Nope. Just put them in the ground and water them. You'll be fine.
No hysterical laughter, no word salad. Greg exhaled. He already liked Cistus, claiming it's the only fun nursery for him, but now I think he loves them. I installed it in the rain garden where it will get ample water. Grow, baby, grow!
I planted a Salal behind the rain garden but it could take many years for it get up to size. I decided to fill in this area with ferns in the meantime.
|Click to embiggen|
Ferns and fringecups (Tellima grandiflora)should hopefully obscure the gutter after some time. I got an evergreen Mexican male fern, a really cool looking golden-scaled male fern, a cinnamon fern, and a Japanese painted fern.
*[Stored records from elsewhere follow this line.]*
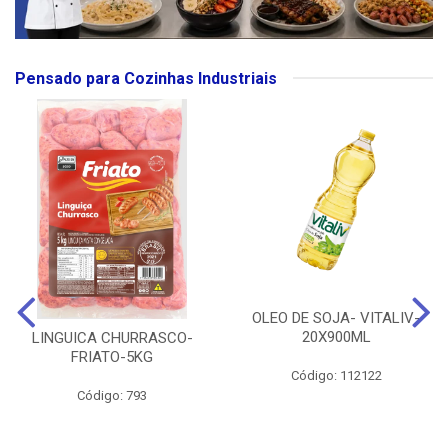
Pensado para Cozinhas Industriais
OLEO DE SOJA- VITALIV-
20X900ML
LINGUICA CHURRASCO-
FRIATO-5KG
Código: 112122
Código: 793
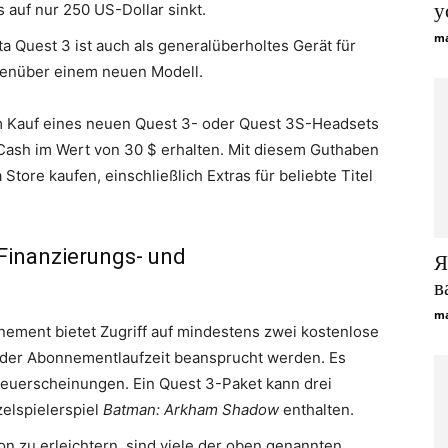
у
s auf nur 250 US-Dollar sinkt.
ma
a Quest 3 ist auch als generalüberholtes Gerät für
egenüber einem neuen Modell.
 Kauf eines neuen Quest 3- oder Quest 3S-Headsets
 Cash im Wert von 30 $ erhalten. Mit diesem Guthaben
tore kaufen, einschließlich Extras für beliebte Titel
 Finanzierungs- und
Я
в
ma
ment bietet Zugriff auf mindestens zwei kostenlose
 der Abonnementlaufzeit beansprucht werden. Es
euerscheinungen. Ein Quest 3-Paket kann drei
elspielerspiel
Batman: Arkham Shadow
enthalten.
on zu erleichtern, sind viele der oben genannten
I also put in three fringecups from another plant sale, and a lady fern from another part of the yard. Hopefully they won't look too silly with the non-woodland looking bamboo and Japanese aralia (Fatsia japonica) to the right. I love that plant too much to move it. It wards off bad spirits!
I also had a brainfart and confused broad-leaved shooting star (Dodecatheon hendersonii) with broad-leaf starflower (Trientalis borealis). I already have shooting stars in my yard and find them so uninteresting (even though they look crazy!) that I didn't take a single picture of them last summer. What I wanted was the painfully pretty starflower, a groundcover that likes shade. I've had a hard time finding it in nurseries here and I fell in love with it at a naturescaping tour. It was interspersed with meadow rue and it was the prettiest woodland scene I've ever seen. I mean, come on:
|Image from here: http://bamlog.com/mfpmain7.htm|
So pretty. Shooting star is neat-looking but not the look I wanted.
|Image borrowed from here.|
(In my head, at least) the leaves of the starflower would mimic the tropical-looking leaves of the Japanese aralia and it would fit in better with this scene. I'll just have to keep looking.